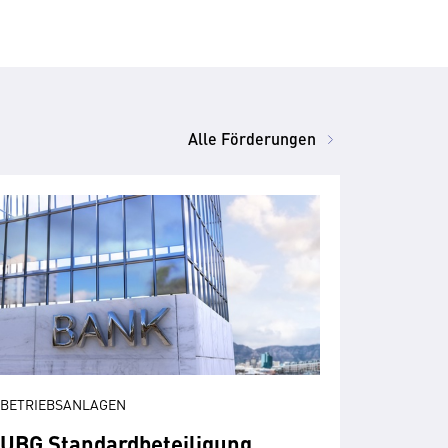
Alle Förderungen
BETRIEBSANLAGEN
UBG Standardbeteiligung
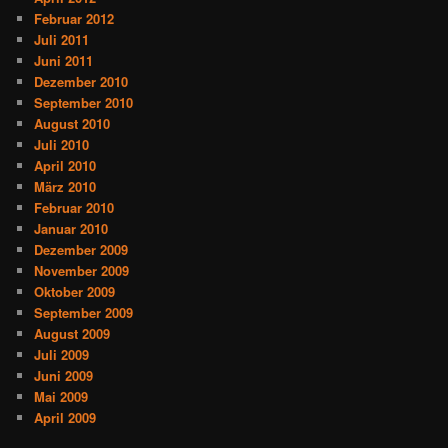
Februar 2012
Juli 2011
Juni 2011
Dezember 2010
September 2010
August 2010
Juli 2010
April 2010
März 2010
Februar 2010
Januar 2010
Dezember 2009
November 2009
Oktober 2009
September 2009
August 2009
Juli 2009
Juni 2009
Mai 2009
April 2009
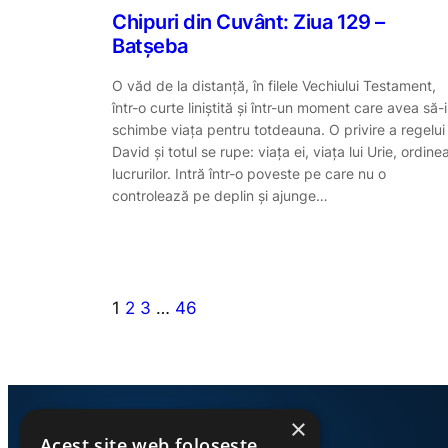
Chipuri din Cuvânt: Ziua 129 –
Batșeba
O văd de la distanță, în filele Vechiului Testament,
într-o curte liniștită și într-un moment care avea să-i
schimbe viața pentru totdeauna. O privire a regelui
David și totul se rupe: viața ei, viața lui Urie, ordine
lucrurilor. Intră într-o poveste pe care nu o
controlează pe deplin și ajunge…
1
2
3
…
46
×
Acest site web folosește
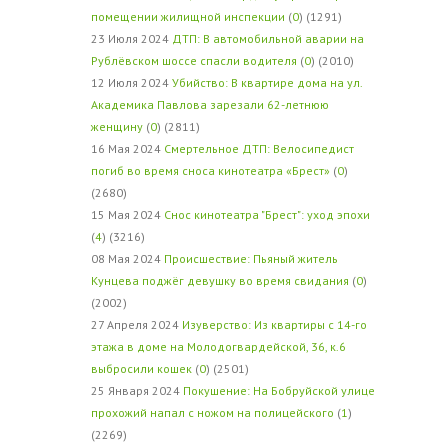
помещении жилищной инспекции
(
0
) (1291)
23 Июля 2024
ДТП: В автомобильной аварии на
Рублёвском шоссе спасли водителя
(
0
) (2010)
12 Июля 2024
Убийство: В квартире дома на ул.
Академика Павлова зарезали 62-летнюю
женщину
(
0
) (2811)
16 Мая 2024
Смертельное ДТП: Велосипедист
погиб во время сноса кинотеатра «Брест»
(
0
)
(2680)
15 Мая 2024
Снос кинотеатра "Брест": уход эпохи
(
4
) (3216)
08 Мая 2024
Происшествие: Пьяный житель
Кунцева поджёг девушку во время свидания
(
0
)
(2002)
27 Апреля 2024
Изуверство: Из квартиры с 14-го
этажа в доме на Молодогвардейской, 36, к.6
выбросили кошек
(
0
) (2501)
25 Января 2024
Покушение: На Бобруйской улице
прохожий напал с ножом на полицейского
(
1
)
(2269)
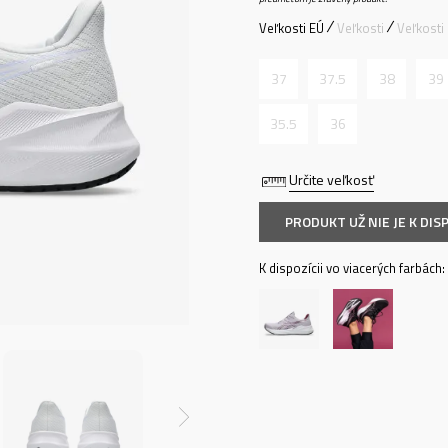
Veľkosti EÚ
Veľkosti
Veľkosti
37
37.5
38
39
35.5
36
Určite veľkosť
PRODUKT UŽ NIE JE K DISP
K dispozícii vo viacerých farbách:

TASK REQUIREMENTS -
Would you copy every line of the entries that includes the word "Брест"?

RESULT OF THE TASK -
погиб во время сноса кинотеатра «Брест»
Снос кинотеатра "Брест": уход эпохи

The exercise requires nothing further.